Karena ini untuk kepentingan perspektif politik, dan politik itu demi kepentingan kekuasaan dan penguasa nanti dan yang dinantikan. Maka, di mana “kepentingan yang jujur dan benar” jika Anies-AHY ini dicalonkan sebagai Presiden pemegang mandat daulat rakyat meraih kekuasaan dan menjadi penguasa NKRI 2024-2029?
Anies itu belakangan sudah teruji, ketika dia diberi mandat berkuasa, menjadi Gubernur memimpin Jakarta. Anies semakin dewasa dan matang berpolitik, dia terjemahkan itu dalam kepemimpinan dengan type pemimpin reflektor, karena mampu merefleksikan kepemimpinannya dalam praktik politik pembangunan yang kemudian sangat nyata dirasakan rakyatnya atau warganya.
Anies secara ekspresif dan impresif menegasikan dan melegitimasikan kiprah dan ikhtiar praktis politiknya melalui program-programnya itu membangun Jakarta disebut dengan cara kota berkemajuan.
Konsepsi kota berkemajuan itu berbeda dengan teori lama tentang pembangunan kota industrialized atau advanced city. Anies lebih berpijak ke teori konsepsi learning cities, disebut sebagai
kota pembelajar.
Pembedanya, learning cities, di tengah-tengah adanya dinamika perubahan yang terus-menerus itu, ada penyertaan kepada kepentingan kesetaraan dan keadilan yang di dalamnya untuk mewujudkannya justru harus ada partisipasi dan kolaborasi secara kolosal seluruh warga kotanya.
Ketika teori lama selalu saja memberi dampak merugikan dalam pembentukan rekayasa sosialnya, sebagian rakyat malah menjadi termiskinkan, terpinggirkan dikarenakan dianggap masyarakat yang kurang menguntungkan ini hanya menjadi beban kota.
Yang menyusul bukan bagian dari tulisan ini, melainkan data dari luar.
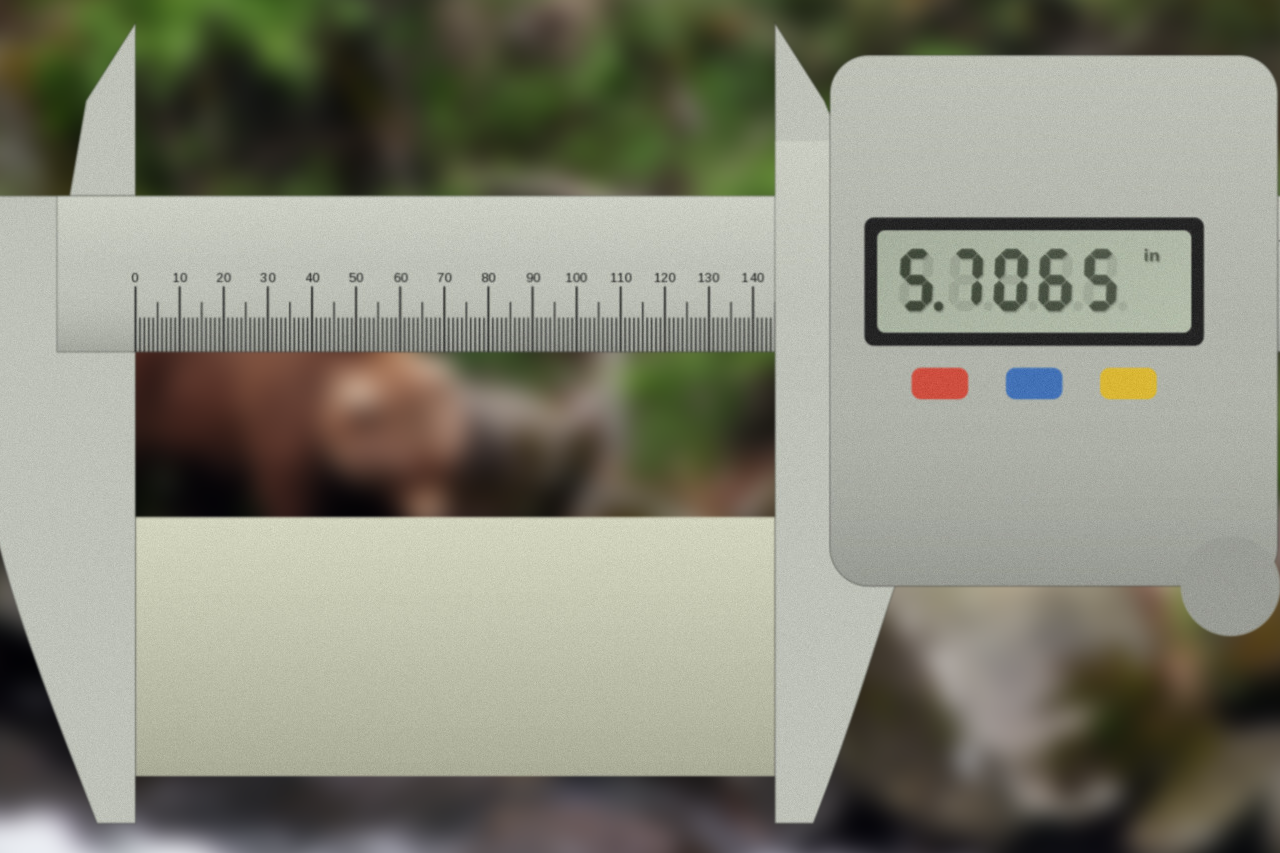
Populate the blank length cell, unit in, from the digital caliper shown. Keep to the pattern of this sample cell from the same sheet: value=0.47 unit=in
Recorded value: value=5.7065 unit=in
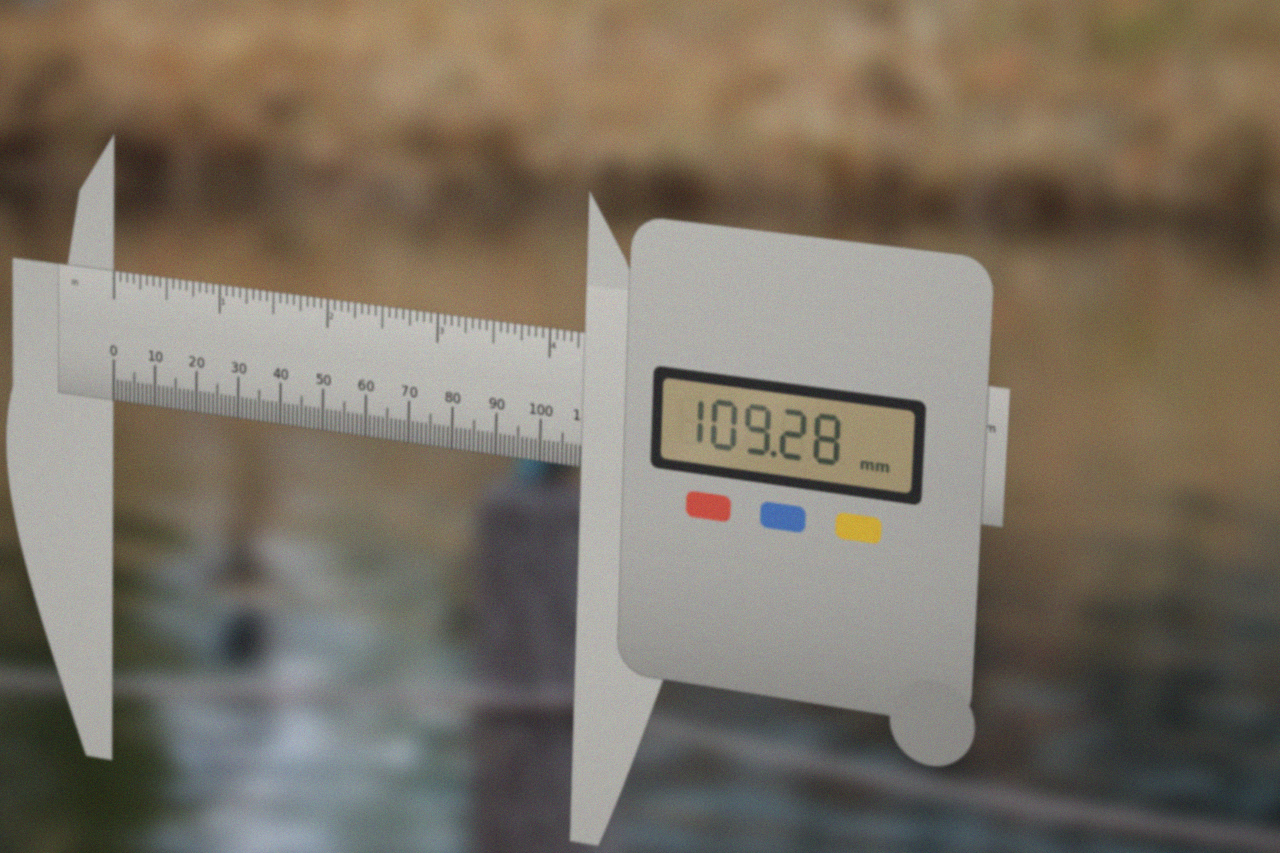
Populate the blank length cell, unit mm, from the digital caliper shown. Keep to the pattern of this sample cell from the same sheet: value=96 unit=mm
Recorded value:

Bahkan, mereka hanya sebagai korban, jadi tanpa premis pemberdayaan untuk berpartisipasi dan berkolaborasi. Padahal, dalam level apapun, dengan upaya pemberdayaan mereka itu pasti mampu menunjukkan kemanfaatannya.
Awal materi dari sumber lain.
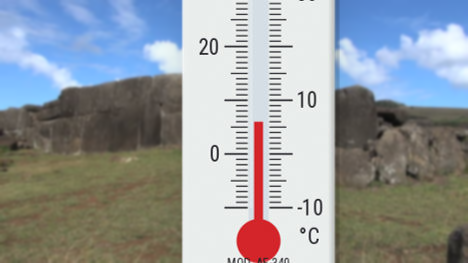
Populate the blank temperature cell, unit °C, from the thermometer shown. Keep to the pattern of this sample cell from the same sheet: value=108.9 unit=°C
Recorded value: value=6 unit=°C
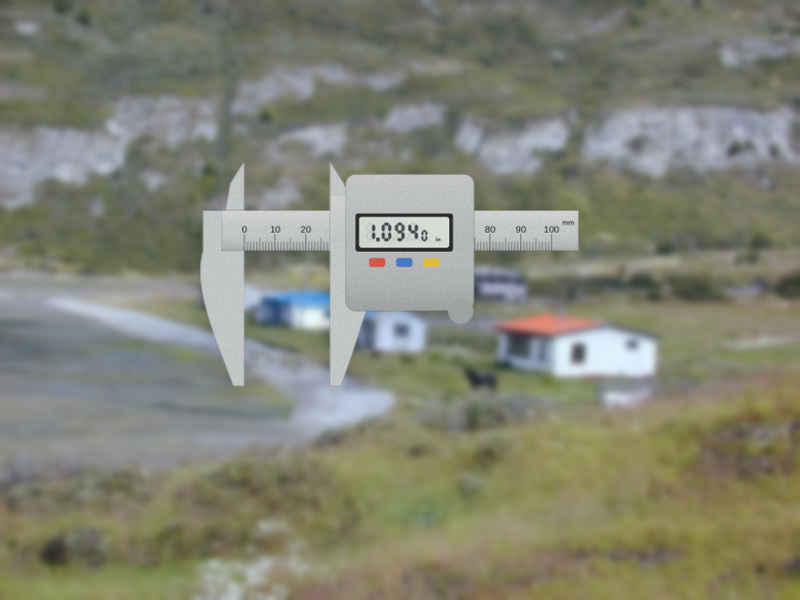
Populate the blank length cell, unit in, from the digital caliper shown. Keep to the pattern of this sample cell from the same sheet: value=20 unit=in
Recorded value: value=1.0940 unit=in
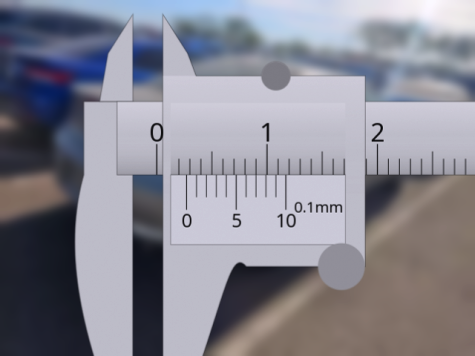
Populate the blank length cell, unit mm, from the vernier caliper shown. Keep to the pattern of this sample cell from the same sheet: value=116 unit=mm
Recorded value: value=2.7 unit=mm
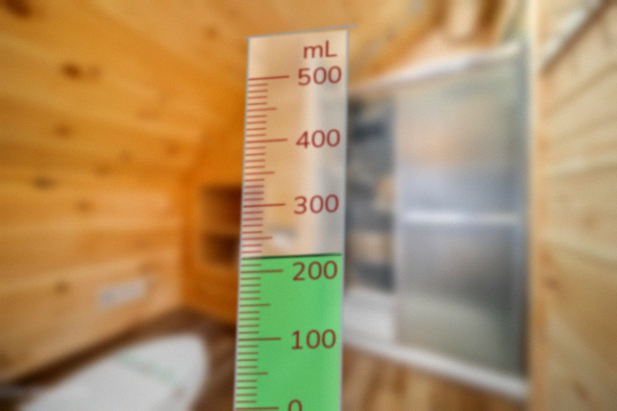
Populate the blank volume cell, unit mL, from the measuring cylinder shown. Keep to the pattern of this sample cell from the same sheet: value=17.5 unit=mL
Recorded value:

Seperti yang sudah terbukti secara faktual keberhasilan di Jakarta — tidak perlu menyebutkannya di sini sudah begitu banyaknya Anies mendapatkan apreasiasi penghargaan nasional dan internasional, dengan penyertaan program yang menyentuh keadilan dan kesetaraan itu, bayangkan! Jakarta di tengah-tengah berkemajuan menjadi kota raksasa megapolitan modern di Asia dan sengitnya kompetisi globalisasi, justru kini terasa semakin sejuk-nyaman, aman, tentram dan damai.
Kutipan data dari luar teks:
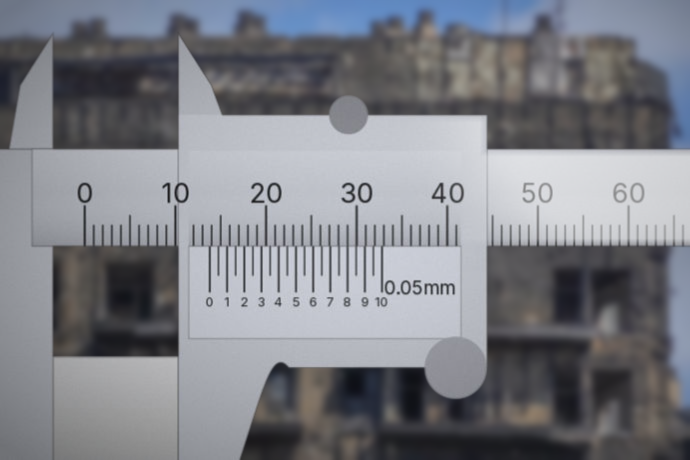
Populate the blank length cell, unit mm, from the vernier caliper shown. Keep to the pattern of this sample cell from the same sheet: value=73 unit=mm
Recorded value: value=13.8 unit=mm
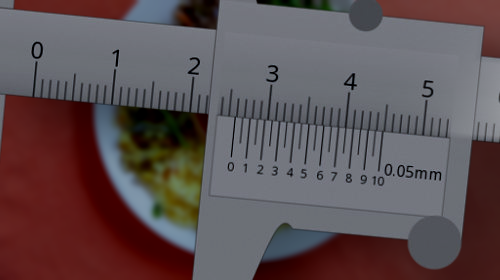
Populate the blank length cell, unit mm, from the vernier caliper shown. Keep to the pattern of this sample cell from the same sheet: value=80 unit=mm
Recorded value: value=25.8 unit=mm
Itu berarti dalam kepemimpinannya yang nanti menuju transisi nasional, Anies tinggal menggesernya dengan merefleksikan pengalamannya secara integral dan kolateral karena Jakarta itu miniatur Indonesia: pusat pembauran warga dari seantero nusantara dengan membawa muatan nilai, karakter, watak, perilaku, agama dan kultur dengan spesifikasinya masing-masing.
Jakarta juga sebagai pusat peredaran keuangan dan perekonomian Indonesi yang mengakomodasi seluruh kepentingan distribusi, kebutuhan, dan perdagangan mengakses kepentingan implementasi kejahteraan rakyat inter dan trans-daerah se-antero nusantara.